L’opposition UMP-UDI et le PS ont relativisé la victoire du FN. Une percée « marginale », selon le sénateur UMP Gérard Longuet.

« Que le Front national puisse avoir de l’audience en France, c’est toujours une déception, maintenant il y a une réalité politique », a déclaré Jean-Marie Le Guen, secrétaire d’Etat aux Relations avec le Parlement.

La gauche disposait avant le scrutin d’une majorité de six voix au Sénat, une majorité très virtuelle puisque le Front de gauche, les écologistes et quelques radicaux votaient souvent contre les projets de loi présentés par le gouvernement.

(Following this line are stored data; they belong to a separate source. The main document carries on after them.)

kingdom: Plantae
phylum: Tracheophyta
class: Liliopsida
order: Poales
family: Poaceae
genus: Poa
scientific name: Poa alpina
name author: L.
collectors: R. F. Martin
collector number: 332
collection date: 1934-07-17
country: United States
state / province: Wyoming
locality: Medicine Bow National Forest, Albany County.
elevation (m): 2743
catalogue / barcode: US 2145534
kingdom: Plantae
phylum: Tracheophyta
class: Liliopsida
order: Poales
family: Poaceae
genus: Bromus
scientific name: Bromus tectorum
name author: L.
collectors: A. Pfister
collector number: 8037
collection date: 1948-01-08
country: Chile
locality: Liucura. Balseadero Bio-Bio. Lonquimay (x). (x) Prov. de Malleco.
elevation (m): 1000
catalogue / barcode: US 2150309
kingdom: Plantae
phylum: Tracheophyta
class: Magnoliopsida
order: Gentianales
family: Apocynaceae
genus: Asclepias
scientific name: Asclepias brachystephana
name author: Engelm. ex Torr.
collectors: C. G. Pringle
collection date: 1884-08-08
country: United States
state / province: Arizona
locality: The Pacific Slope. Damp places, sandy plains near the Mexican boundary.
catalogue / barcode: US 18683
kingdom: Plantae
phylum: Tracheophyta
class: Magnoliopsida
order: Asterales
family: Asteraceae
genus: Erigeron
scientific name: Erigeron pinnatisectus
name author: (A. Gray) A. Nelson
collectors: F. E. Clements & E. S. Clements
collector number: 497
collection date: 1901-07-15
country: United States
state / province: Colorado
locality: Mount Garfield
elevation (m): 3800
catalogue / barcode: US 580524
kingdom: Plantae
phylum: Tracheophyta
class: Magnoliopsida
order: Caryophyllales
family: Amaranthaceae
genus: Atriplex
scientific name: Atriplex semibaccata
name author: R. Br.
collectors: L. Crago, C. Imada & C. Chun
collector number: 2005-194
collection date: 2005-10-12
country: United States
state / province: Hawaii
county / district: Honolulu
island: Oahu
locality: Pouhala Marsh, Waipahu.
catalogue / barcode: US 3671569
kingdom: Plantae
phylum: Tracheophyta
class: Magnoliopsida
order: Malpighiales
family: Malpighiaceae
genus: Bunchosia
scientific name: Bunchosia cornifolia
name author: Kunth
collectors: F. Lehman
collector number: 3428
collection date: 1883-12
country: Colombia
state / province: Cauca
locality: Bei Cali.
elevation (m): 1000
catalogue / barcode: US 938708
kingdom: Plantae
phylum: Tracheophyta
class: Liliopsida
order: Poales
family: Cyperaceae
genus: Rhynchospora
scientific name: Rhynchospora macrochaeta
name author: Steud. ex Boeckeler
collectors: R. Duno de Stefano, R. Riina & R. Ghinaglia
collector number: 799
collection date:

La victoire de la droite devrait encore un peu plus compliquer les choses et ralentir les débats même si constitutionnellement l’Assemblée nationale a le dernier mot.

Une autre bataille va commencer dans les salons feutrés du Sénat pour l’élection de son président.

Outre Didier Guillaume et la centriste Nathalie Goulet, trois UMP, les mêmes qu’en 2008, briguent le « plateau » : le « filloniste » Gérard Larcher, Jean-Pierre Raffarin, soutenu par Nicolas Sarkozy, et Philippe Marini.

Le groupe UMP organisera le 30 septembre une « primaire » interne afin de désigner son candidat. Gérard Larcher, qui présida le Sénat de 2008 à 2011, est donné favori.

Une chambre à l’utilité contestée

Les sénateurs se réuniront le 1er octobre pour élire leur président. Le poste de président du Séant est, dans le protocole de la Vieme République, le deuxième après le président de la République, qu’il remplace en cas de vacance du pouvoir, avant le Premier ministre. Il s’agit sans doute du principal privilège du Sénat, dont le pouvoir s’est sérieusement émoussé avec le temps, et dont l’utilité est sérieusement contestée en ces temps de disette budgétaire

Les sénateurs ne sont pas élus au suffrage universel, mais par des grands électeurs. Ces électeurs sont à 95 % des conseillers municipaux. Après la déroute de la gauche aux municipales, le changement de majorité du Sénat était prévisible. Les deux sénateurs Front national ont été élus dans Sud, à Marseille et dans le Var. C'est la première fois que des élus Front national entrent au Sénat.